Сейчас она только немного загрустила и подумала: «Он будто за руку подвел ее к платформе и толкнул под поезд. Миллионы людей читают, миллионы раз, опять и опять, погибает бедная Анна. Вот такая вечная казнь».
Настасья крикнула из кухни:
– Скелетинка, творожку покушаешь?
Маша усмехнулась. На скелетину она давно не была похожа, скорее уж на шар с ногами.
– Спасибо, Настасья Федоровна, не хочу, сыта.
– Творожок свежий, с малиновым вареньем, очень вкусно.
На крыльце застучали шаги. Дверь открылась. Мама вошла на веранду, поставила сумку на лавку, скинула капюшон плаща, поцеловала Машу.
– Привет. Ну, как ты?
В последнее время у мамы появилась манера слишком внимательно и тревожно заглядывать Маше в глаза. У нее самой глаза были сонные, красные.
– Я в порядке, а тебе бы поспать.
– Сегодня не получится, вырвалась на пару часиков, к трем надо быть на работе.
Из кухни пришла Настасья с миской творога:
– Вера Игнатьевна, покушайте. Сейчас чаю поставлю и варенья принесу.
Маша поняла, что спокойно почитать не удастся, немного посидела с ними и потихоньку смылась наверх. Минут через пятнадцать мама поднялась к ней. На шее висел фонендоскоп.
– Мам, я же сказала, все хорошо, – проворчала Маша.
– Если бы ты ходила в консультацию, я бы к тебе не приставала. Давай укладывайся.
Каждый раз, когда мама слушала и щупала живот, Машу разбирал смех. Во-первых, щекотно, во-вторых, мамино лицо становилось необыкновенно серьезным и важным.
– Кончай хихикать, ты мне мешаешь!
На этот раз она занималась животом дольше обычного, поглядывала на часы.
– Что-то не так? – тихо спросила Маша.
– Все так, сердечко в порядке, сто двадцать в минуту, лежит он правильно. – Мама сняла фонендоскоп. – Тебе пора в Москву, Манечка.
– Почему?
– Родишь скоро.
– Ну, здрас-сти! Срок только через неделю. Забыла?

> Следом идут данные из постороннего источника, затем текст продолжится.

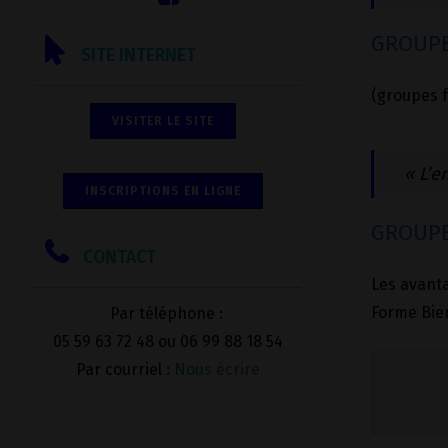
GROUPE
SITE INTERNET
(groupes 
VISITER LE SITE
« L’e
INSCRIPTIONS EN LIGNE
GROUPE
CONTACT
Les avanta
Forme Bien
Par téléphone :
05 59 63 72 48 ou 06 99 88 18 54
Par courriel :
Nous écrire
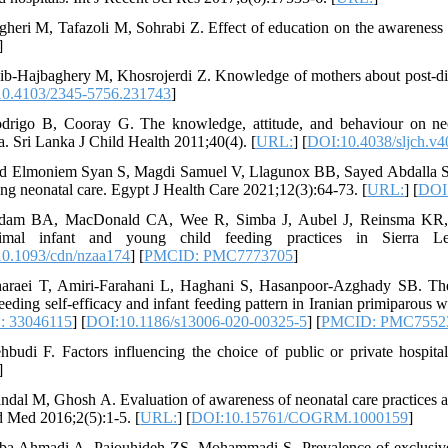
gheri M, Tafazoli M, Sohrabi Z. Effect of education on the awareness 
]
ib-Hajbaghery M, Khosrojerdi Z. Knowledge of mothers about post-di
0.4103/2345-5756.231743
]
drigo B, Cooray G. The knowledge, attitude, and behaviour on neon
a. Sri Lanka J Child Health 2011;40(4). [
URL:
] [
DOI:10.4038/sljch.v4
d Elmoniem Syan S, Magdi Samuel V, Llagunox BB, Sayed Abdalla S. Ef
ing neonatal care. Egypt J Health Care 2021;12(3):64-73. [
URL:
] [
DOI:
dam BA, MacDonald CA, Wee R, Simba J, Aubel J, Reinsma KR, et 
timal infant and young child feeding practices in Sierra L
0.1093/cdn/nzaa174
] [
PMCID: PMC7773705
]
araei T, Amiri-Farahani L, Haghani S, Hasanpoor-Azghady SB. The e
feeding self-efficacy and infant feeding pattern in Iranian primiparous 
: 33046115
] [
DOI:10.1186/s13006-020-00325-5
] [
PMCID: PMC7552
hbudi F. Factors influencing the choice of public or private hospit
]
ndal M, Ghosh A. Evaluation of awareness of neonatal care practices am
 Med 2016;2(5):1-5. [
URL:
] [
DOI:10.15761/COGRM.1000159
]
ba Ahmadi A, Pajouhideh ZS, Mohammadi S. Prevalence of exclusive br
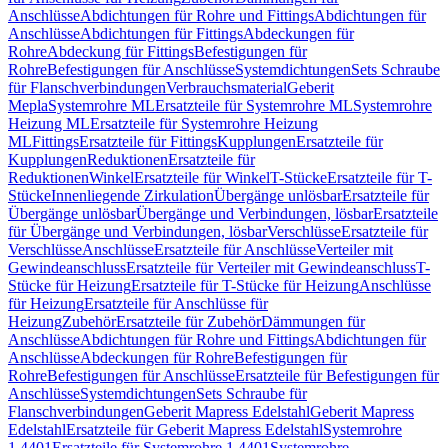
Anschlüsse
Abdichtungen für Rohre und Fittings
Abdichtungen für
Anschlüsse
Abdichtungen für Fittings
Abdeckungen für
Rohre
Abdeckung für Fittings
Befestigungen für
Rohre
Befestigungen für Anschlüsse
Systemdichtungen
Sets Schraube
für Flanschverbindungen
Verbrauchsmaterial
Geberit
Mepla
Systemrohre ML
Ersatzteile für Systemrohre ML
Systemrohre
Heizung ML
Ersatzteile für Systemrohre Heizung
ML
Fittings
Ersatzteile für Fittings
Kupplungen
Ersatzteile für
Kupplungen
Reduktionen
Ersatzteile für
Reduktionen
Winkel
Ersatzteile für Winkel
T-Stücke
Ersatzteile für T-
Stücke
Innenliegende Zirkulation
Übergänge unlösbar
Ersatzteile für
Übergänge unlösbar
Übergänge und Verbindungen, lösbar
Ersatzteile
für Übergänge und Verbindungen, lösbar
Verschlüsse
Ersatzteile für
Verschlüsse
Anschlüsse
Ersatzteile für Anschlüsse
Verteiler mit
Gewindeanschluss
Ersatzteile für Verteiler mit Gewindeanschluss
T-
Stücke für Heizung
Ersatzteile für T-Stücke für Heizung
Anschlüsse
für Heizung
Ersatzteile für Anschlüsse für
Heizung
Zubehör
Ersatzteile für Zubehör
Dämmungen für
Anschlüsse
Abdichtungen für Rohre und Fittings
Abdichtungen für
Anschlüsse
Abdeckungen für Rohre
Befestigungen für
Rohre
Befestigungen für Anschlüsse
Ersatzteile für Befestigungen für
Anschlüsse
Systemdichtungen
Sets Schraube für
Flanschverbindungen
Geberit Mapress Edelstahl
Geberit Mapress
Edelstahl
Ersatzteile für Geberit Mapress Edelstahl
Systemrohre
1.4401
Ersatzteile für Systemrohre 1.4401
Systemrohre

– Маня, он опустился, значит, уже очень скоро.
– Илья приедет, завтра утром меня отвезет. – Маша лениво потянулась. – Мам, до завтра не начнется, обещаю.
Мама встала и принялась расхаживать по комнате.

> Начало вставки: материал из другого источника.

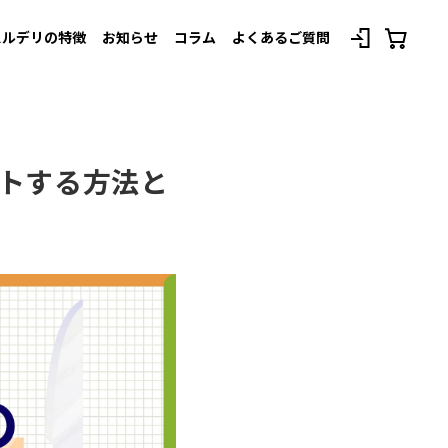
スルデリの特徴
お知らせ
コラム
よくあるご質問
べてのプランを見る
ットする方法と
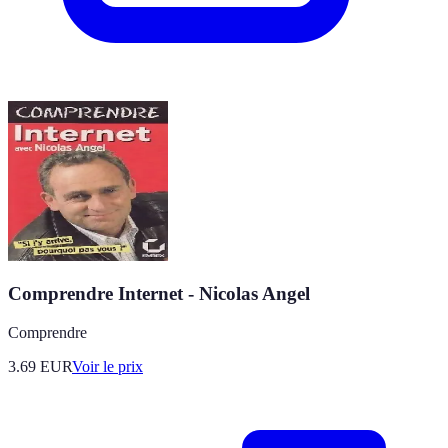
Comprendre Internet - Nicolas Angel
Comprendre
3.69
EUR
Voir le prix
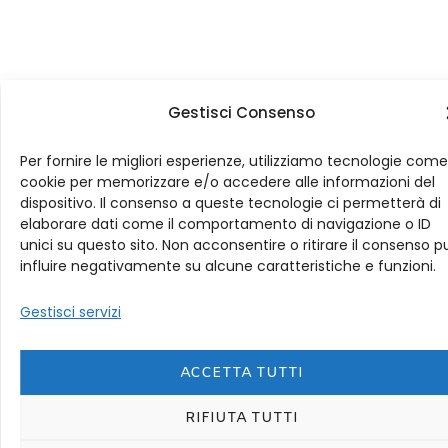
Gestisci Consenso
Per fornire le migliori esperienze, utilizziamo tecnologie come
cookie per memorizzare e/o accedere alle informazioni del
dispositivo. Il consenso a queste tecnologie ci permetterà di
elaborare dati come il comportamento di navigazione o ID
unici su questo sito. Non acconsentire o ritirare il consenso p
influire negativamente su alcune caratteristiche e funzioni.
Gestisci servizi
ACCETTA TUTTI
RIFIUTA TUTTI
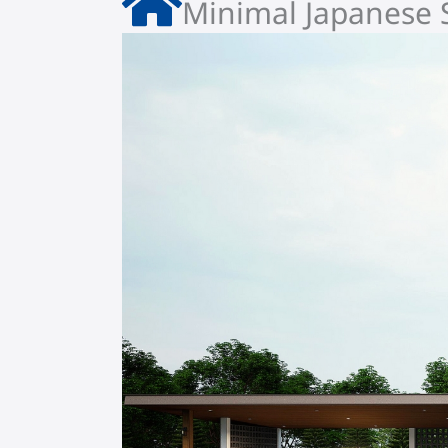
Minimal Japanese S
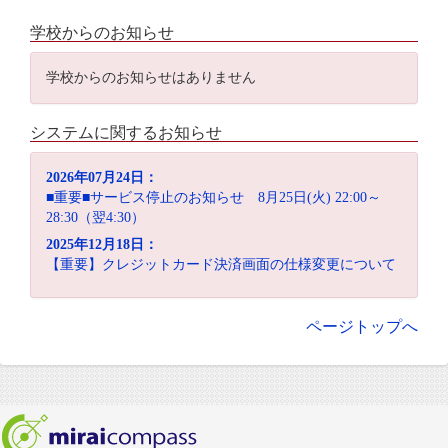
学校からのお知らせ
学校からのお知らせはありません
システムに関するお知らせ
2026年07月24日：
■重要■サービス停止のお知らせ 8月25日(火) 22:00～
28:30（翌4:30）
2025年12月18日：
【重要】クレジットカード決済画面の仕様変更について
ページトップへ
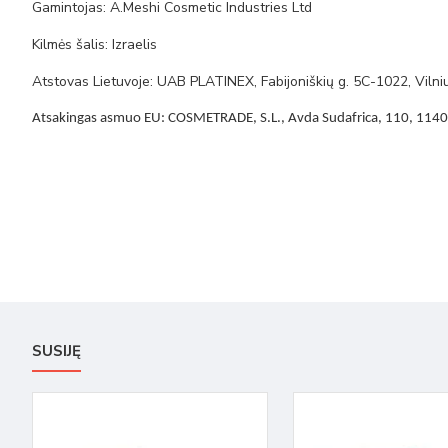
Gamintojas: A.Meshi Cosmetic Industries Ltd
Kilmės šalis: Izraelis
Atstovas Lietuvoje: UAB PLATINEX, Fabijoniškių g. 5C-1022, Vilni
Atsakingas asmuo EU: COSMETRADE, S.L., Avda Sudafrica, 110, 11408 
SUSIJĘ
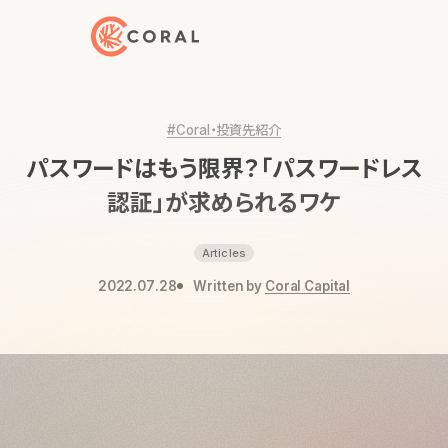
トップページへ戻る
#Coral・投資先紹介
パスワードはもう限界？「パスワードレス
認証」が求められるワケ
Articles
2022.07.28
Written by
Coral Capital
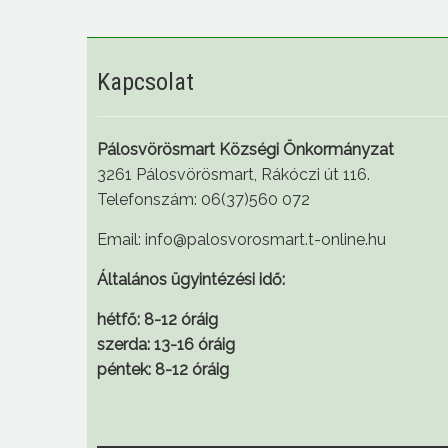
Kapcsolat
Pálosvörösmart Községi Önkormányzat
3261 Pálosvörösmart, Rákóczi út 116.
Telefonszám: 06(37)560 072
Email: info@palosvorosmart.t-online.hu
Általános ügyintézési idő:
hétfő: 8-12 óráig
szerda: 13-16 óráig
péntek: 8-12 óráig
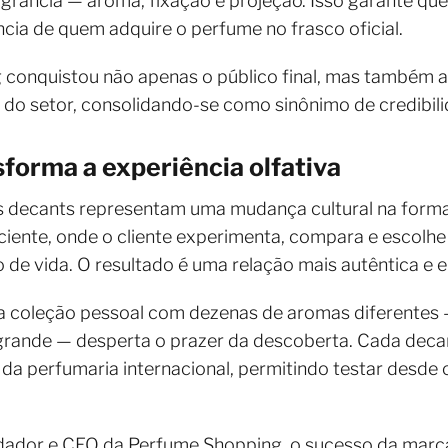
fragrância — aroma, fixação e projeção. Isso garante q
ia de quem adquire o perfume no frasco oficial.
 conquistou não apenas o público final, mas também a
s do setor, consolidando-se como sinônimo de credibili
forma a experiência olfativa
s decants representam uma mudança cultural na forma
nte, onde o cliente experimenta, compara e escolhe
o de vida. O resultado é uma relação mais autêntica e 
a coleção pessoal com dezenas de aromas diferentes
 grande — desperta o prazer da descoberta. Cada deca
 da perfumaria internacional, permitindo testar desde 
dador e CEO da Perfume Shopping, o sucesso da marca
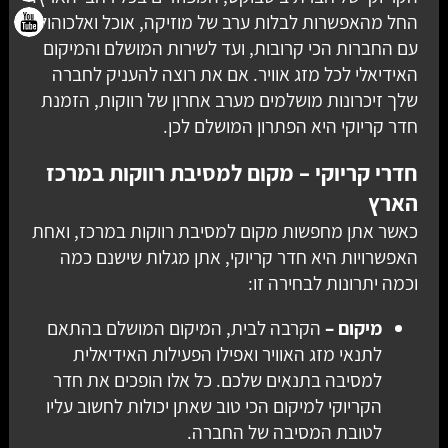
החל מהאפשרות לבלות ערב של מוזיקה, אוכל ואלכוהול,
עם החברות הכי קרובות, ועד לשירות המושלם והמיקום
האידיאלי לכל מזג אוויר. אם את רוצה להעניק לחברה
שלך זיכרונות מושלמים מערב אחרון של רווקות, הזמנת
חדר קריוקי היא הפתרון המושלם לכן.
חדרי קריוקי – מקום למסיבת רווקות במרכז
הארץ
כאשר אתן מחפשות מקום למסיבת רווקות במרכז, ואחת
האפשרויות היא חדר קריוקי, אתן מגלות שישנם כמה
וכמה יתרונות לבחירה זו:
מיקום –
הקרבה לבית, המיקום המושלם בהתאם
לתנאי מזג האוויר ואפילו הפעילות האידיאלית
למסיבה בתנאים שלכם. כל אלו הופכים את חדר
הקריוקי למיקום הכי טוב שאתן יכולות לחשוב עליו
לטובת המסיבה של החברה.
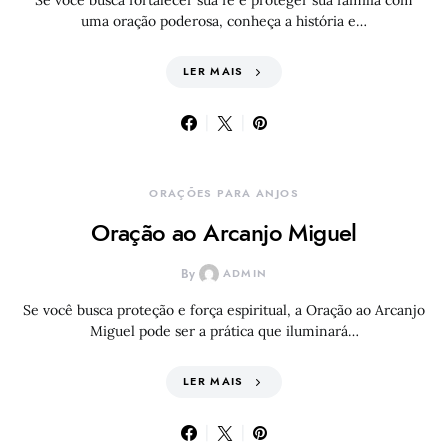
Se você busca fortalecer sua fé e proteger sua família com
uma oração poderosa, conheça a história e…
LER MAIS
ORAÇÕES PARA ANJOS
Oração ao Arcanjo Miguel
By
ADMIN
Se você busca proteção e força espiritual, a Oração ao Arcanjo
Miguel pode ser a prática que iluminará…
LER MAIS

– Если бы я могла остаться с тобой, но я должна сегодня обязательно ассистировать на операции. Маня, поехали, пожалуйста!
– Рано, я чувствую. Ты же сама говорила, первые роды обычно долгие. Тут телефон у коменданта, если что, вызовем «скорую».
Мама очень уговаривала, но Маша уперлась. Неохота было нарушать это чудесное, спокойное течение дачной жизни, когда еще удастся вот так бездельничать, гулять, читать, валяться в постели до полудня?
Мама сдалась. Маша проводила ее до станции, пообещала, если что, сразу вызвать «скорую» по комендантскому телефону, не спеша вернулась, пообедала с Настасьей и Евгешей. Когда допили чай, Евгеша с таинственным видом повел ее к сараю, широким жестом распахнул дверь:
– Готово! Принимай работу!
Колыбелька была как из сказки. Евгеша покрасил ее белой масляной краской, разрисовал разноцветными цветочками и ягодками. Маша восхищенно охнула:
– Да вы прямо художник!
– Когда-то увлекался, в гимназической юности. – Евгеша скромно потупился.
К вечеру дождь припустил с новой силой, поднялся ветер. Маша ушла наверх, закуталась в большой пуховый платок, уютно устроилась в кресле с «Анной Карениной».
Жаль было дочитывать. Как ни злись на Толстого за Анну, все равно оторваться невозможно. Последние строчки финального монолога Левина Маша прочитала шепотом, вслух:
– «…но жизнь моя теперь, вся моя жизнь, независимо от всего, что может случиться со мной, каждая минута ее – не только не бессмысленна, как была прежде, но имеет несомненный смысл добра, который я властен вложить в нее!»
Маша закрыла книгу, спустилась вниз, умылась, почистила зубы, пожелала Настасье и Евгеше спокойной ночи.
Давно стемнело. Дождь барабанил по крыше, форточка поскрипывала от ветра, кружевная занавеска медленно поднималась и опускалась, будто дышала. Маша незаметно уснула.
Ей приснилась, что она идет по незнакомой улице, вдоль невысоких решетчатых заборов. За заборами дома, слишком маленькие для городских, но и не деревенские, каменные, в два-три этажа, очень аккуратные, серого, желтого, бежевого цвета. Нигде, никогда Маша не видела таких улиц и таких домов. Совсем незнакомый мир, может, вообще не на земле, а на другой планете. Освещение тревожное, зеленоватое, с огненным отливом. Не то чтобы страшно, а как-то не по себе.